*** SUPPLIED DATA Section Begins ***

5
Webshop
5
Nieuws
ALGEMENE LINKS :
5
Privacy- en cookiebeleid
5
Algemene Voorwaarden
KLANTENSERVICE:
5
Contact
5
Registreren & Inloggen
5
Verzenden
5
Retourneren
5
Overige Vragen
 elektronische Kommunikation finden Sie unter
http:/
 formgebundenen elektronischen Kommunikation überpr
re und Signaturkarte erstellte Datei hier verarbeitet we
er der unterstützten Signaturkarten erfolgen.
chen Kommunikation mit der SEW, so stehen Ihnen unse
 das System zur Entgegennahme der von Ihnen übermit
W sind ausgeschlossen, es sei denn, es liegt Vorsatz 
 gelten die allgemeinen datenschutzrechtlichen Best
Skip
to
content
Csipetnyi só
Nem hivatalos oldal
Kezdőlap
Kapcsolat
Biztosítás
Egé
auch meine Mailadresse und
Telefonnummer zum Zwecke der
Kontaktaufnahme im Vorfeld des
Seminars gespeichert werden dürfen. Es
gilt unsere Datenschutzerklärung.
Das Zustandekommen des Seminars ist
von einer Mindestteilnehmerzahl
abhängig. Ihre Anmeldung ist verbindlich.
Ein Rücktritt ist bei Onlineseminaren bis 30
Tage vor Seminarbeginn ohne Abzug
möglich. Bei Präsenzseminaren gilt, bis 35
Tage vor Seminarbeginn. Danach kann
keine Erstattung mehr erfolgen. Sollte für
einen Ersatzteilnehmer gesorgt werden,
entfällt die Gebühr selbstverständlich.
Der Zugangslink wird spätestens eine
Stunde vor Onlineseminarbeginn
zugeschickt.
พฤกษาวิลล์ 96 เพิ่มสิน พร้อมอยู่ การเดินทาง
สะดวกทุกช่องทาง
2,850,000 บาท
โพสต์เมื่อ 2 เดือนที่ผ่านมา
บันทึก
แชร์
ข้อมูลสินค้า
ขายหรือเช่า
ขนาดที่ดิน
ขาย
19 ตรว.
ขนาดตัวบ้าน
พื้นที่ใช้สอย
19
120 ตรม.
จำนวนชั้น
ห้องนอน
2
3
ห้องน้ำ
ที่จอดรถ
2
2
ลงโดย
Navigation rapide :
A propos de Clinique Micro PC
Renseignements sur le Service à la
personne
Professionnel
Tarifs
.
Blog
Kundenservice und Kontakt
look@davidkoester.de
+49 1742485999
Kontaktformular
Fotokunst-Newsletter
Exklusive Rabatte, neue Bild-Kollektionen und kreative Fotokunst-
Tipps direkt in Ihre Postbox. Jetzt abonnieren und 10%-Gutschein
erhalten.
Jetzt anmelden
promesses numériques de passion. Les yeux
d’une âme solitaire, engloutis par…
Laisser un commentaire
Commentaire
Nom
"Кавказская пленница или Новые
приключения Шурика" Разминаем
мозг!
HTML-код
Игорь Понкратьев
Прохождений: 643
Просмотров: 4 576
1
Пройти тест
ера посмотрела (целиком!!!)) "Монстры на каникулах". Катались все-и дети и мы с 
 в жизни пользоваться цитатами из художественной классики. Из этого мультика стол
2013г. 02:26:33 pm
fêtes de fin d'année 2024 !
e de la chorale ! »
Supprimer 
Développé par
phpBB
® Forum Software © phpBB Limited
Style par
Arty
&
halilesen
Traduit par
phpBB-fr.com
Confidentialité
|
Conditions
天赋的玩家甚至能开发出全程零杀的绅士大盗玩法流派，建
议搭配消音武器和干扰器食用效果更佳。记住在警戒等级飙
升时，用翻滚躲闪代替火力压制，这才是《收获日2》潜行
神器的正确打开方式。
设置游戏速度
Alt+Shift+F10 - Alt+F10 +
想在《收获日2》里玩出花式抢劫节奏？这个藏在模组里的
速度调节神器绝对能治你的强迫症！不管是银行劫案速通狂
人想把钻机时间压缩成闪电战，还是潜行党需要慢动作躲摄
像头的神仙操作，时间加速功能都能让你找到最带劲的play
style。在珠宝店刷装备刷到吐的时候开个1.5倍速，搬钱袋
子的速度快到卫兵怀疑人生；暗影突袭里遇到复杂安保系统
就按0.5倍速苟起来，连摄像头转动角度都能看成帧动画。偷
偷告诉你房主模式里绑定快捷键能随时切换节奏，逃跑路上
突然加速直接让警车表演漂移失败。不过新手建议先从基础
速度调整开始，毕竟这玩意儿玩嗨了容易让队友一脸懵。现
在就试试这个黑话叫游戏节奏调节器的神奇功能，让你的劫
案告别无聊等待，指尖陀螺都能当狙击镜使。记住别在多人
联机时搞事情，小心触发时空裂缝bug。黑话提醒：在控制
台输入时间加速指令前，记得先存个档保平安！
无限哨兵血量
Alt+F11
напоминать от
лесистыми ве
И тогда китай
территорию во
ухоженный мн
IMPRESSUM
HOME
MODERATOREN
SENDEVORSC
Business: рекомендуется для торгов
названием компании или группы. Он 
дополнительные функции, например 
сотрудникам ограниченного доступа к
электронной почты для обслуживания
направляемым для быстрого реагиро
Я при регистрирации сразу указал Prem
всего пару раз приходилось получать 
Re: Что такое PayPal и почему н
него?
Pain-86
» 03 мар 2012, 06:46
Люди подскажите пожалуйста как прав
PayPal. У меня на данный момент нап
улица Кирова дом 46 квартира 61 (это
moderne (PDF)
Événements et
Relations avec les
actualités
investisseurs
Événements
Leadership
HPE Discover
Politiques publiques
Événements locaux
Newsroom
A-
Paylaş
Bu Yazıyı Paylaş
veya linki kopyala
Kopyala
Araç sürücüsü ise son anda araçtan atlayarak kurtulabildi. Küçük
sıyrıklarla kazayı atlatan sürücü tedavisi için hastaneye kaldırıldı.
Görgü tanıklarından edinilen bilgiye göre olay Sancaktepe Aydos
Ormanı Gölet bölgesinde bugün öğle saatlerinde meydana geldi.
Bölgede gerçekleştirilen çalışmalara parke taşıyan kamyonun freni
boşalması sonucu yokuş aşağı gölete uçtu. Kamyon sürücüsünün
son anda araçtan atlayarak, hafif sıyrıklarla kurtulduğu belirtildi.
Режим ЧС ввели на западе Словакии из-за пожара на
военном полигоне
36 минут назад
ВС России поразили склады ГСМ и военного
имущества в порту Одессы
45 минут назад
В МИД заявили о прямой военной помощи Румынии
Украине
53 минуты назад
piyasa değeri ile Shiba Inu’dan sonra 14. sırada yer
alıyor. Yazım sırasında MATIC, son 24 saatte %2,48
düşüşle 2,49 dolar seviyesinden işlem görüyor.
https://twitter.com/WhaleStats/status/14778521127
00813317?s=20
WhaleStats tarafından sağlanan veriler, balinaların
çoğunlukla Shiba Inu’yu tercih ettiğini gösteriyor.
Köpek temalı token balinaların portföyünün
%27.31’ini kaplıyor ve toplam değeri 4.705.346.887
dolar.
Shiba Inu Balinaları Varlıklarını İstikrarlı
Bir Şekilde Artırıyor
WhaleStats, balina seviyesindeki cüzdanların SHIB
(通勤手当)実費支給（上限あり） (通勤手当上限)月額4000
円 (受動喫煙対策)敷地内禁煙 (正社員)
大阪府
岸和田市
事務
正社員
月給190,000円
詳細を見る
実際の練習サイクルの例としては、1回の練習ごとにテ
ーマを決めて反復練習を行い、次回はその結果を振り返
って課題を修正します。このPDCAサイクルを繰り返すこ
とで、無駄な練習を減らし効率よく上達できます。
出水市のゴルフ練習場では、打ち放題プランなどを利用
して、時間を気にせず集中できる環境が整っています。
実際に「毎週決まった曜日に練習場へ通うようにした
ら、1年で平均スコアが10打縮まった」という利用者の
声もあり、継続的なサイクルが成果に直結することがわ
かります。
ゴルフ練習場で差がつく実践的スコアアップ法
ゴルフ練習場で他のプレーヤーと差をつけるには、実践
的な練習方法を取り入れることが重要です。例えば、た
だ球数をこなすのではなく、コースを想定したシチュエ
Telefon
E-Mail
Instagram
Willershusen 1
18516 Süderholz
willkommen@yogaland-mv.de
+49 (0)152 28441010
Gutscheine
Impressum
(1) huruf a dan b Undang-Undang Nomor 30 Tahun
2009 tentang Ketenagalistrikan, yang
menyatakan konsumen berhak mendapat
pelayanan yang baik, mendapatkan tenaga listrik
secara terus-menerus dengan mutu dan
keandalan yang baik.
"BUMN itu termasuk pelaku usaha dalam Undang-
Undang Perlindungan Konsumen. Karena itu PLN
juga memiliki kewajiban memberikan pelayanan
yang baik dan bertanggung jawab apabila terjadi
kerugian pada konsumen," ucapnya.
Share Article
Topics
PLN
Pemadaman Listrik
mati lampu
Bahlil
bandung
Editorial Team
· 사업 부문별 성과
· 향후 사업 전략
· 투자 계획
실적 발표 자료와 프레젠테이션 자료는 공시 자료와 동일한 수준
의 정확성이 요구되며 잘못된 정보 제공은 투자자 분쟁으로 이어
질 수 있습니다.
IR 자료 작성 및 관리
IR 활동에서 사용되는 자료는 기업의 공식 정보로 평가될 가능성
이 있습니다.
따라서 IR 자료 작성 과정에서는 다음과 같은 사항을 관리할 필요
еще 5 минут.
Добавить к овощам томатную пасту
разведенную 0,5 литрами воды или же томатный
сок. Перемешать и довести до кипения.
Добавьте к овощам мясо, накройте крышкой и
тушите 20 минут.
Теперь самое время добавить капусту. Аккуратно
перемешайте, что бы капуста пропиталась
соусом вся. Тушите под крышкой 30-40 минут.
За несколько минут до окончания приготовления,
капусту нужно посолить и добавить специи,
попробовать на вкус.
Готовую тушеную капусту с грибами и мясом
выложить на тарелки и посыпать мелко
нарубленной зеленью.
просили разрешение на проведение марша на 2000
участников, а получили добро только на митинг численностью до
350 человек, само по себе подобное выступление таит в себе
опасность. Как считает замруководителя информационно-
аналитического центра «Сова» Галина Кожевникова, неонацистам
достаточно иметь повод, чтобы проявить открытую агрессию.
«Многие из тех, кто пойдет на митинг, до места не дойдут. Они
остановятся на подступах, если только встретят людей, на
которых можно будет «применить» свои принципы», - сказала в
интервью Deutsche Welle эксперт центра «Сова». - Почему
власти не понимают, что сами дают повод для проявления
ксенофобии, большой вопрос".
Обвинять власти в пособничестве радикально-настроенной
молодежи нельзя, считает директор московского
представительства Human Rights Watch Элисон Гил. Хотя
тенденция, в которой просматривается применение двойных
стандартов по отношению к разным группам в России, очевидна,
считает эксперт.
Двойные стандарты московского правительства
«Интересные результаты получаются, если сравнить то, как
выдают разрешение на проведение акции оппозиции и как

*** SUPPLIED DATA Section Ends ***

■ WHAT YOU SHOULD DO ■
Your answer should consist of the lines from the line with "promesses numériques de passion. Les yeux" to the line with "мар 2012, 06:46" above, repeated exactly, both ends included.

■ EXPECTED ANSWER ■
promesses numériques de passion. Les yeux
d’une âme solitaire, engloutis par…
Laisser un commentaire
Commentaire
Nom
"Кавказская пленница или Новые
приключения Шурика" Разминаем
мозг!
HTML-код
Игорь Понкратьев
Прохождений: 643
Просмотров: 4 576
1
Пройти тест
ера посмотрела (целиком!!!)) "Монстры на каникулах". Катались все-и дети и мы с 
 в жизни пользоваться цитатами из художественной классики. Из этого мультика стол
2013г. 02:26:33 pm
fêtes de fin d'année 2024 !
e de la chorale ! »
Supprimer 
Développé par
phpBB
® Forum Software © phpBB Limited
Style par
Arty
&
halilesen
Traduit par
phpBB-fr.com
Confidentialité
|
Conditions
天赋的玩家甚至能开发出全程零杀的绅士大盗玩法流派，建
议搭配消音武器和干扰器食用效果更佳。记住在警戒等级飙
升时，用翻滚躲闪代替火力压制，这才是《收获日2》潜行
神器的正确打开方式。
设置游戏速度
Alt+Shift+F10 - Alt+F10 +
想在《收获日2》里玩出花式抢劫节奏？这个藏在模组里的
速度调节神器绝对能治你的强迫症！不管是银行劫案速通狂
人想把钻机时间压缩成闪电战，还是潜行党需要慢动作躲摄
像头的神仙操作，时间加速功能都能让你找到最带劲的play
style。在珠宝店刷装备刷到吐的时候开个1.5倍速，搬钱袋
子的速度快到卫兵怀疑人生；暗影突袭里遇到复杂安保系统
就按0.5倍速苟起来，连摄像头转动角度都能看成帧动画。偷
偷告诉你房主模式里绑定快捷键能随时切换节奏，逃跑路上
突然加速直接让警车表演漂移失败。不过新手建议先从基础
速度调整开始，毕竟这玩意儿玩嗨了容易让队友一脸懵。现
在就试试这个黑话叫游戏节奏调节器的神奇功能，让你的劫
案告别无聊等待，指尖陀螺都能当狙击镜使。记住别在多人
联机时搞事情，小心触发时空裂缝bug。黑话提醒：在控制
台输入时间加速指令前，记得先存个档保平安！
无限哨兵血量
Alt+F11
напоминать от
лесистыми ве
И тогда китай
территорию во
ухоженный мн
IMPRESSUM
HOME
MODERATOREN
SENDEVORSC
Business: рекомендуется для торгов
названием компании или группы. Он 
дополнительные функции, например 
сотрудникам ограниченного доступа к
электронной почты для обслуживания
направляемым для быстрого реагиро
Я при регистрирации сразу указал Prem
всего пару раз приходилось получать 
Re: Что такое PayPal и почему н
него?
Pain-86
» 03 мар 2012, 06:46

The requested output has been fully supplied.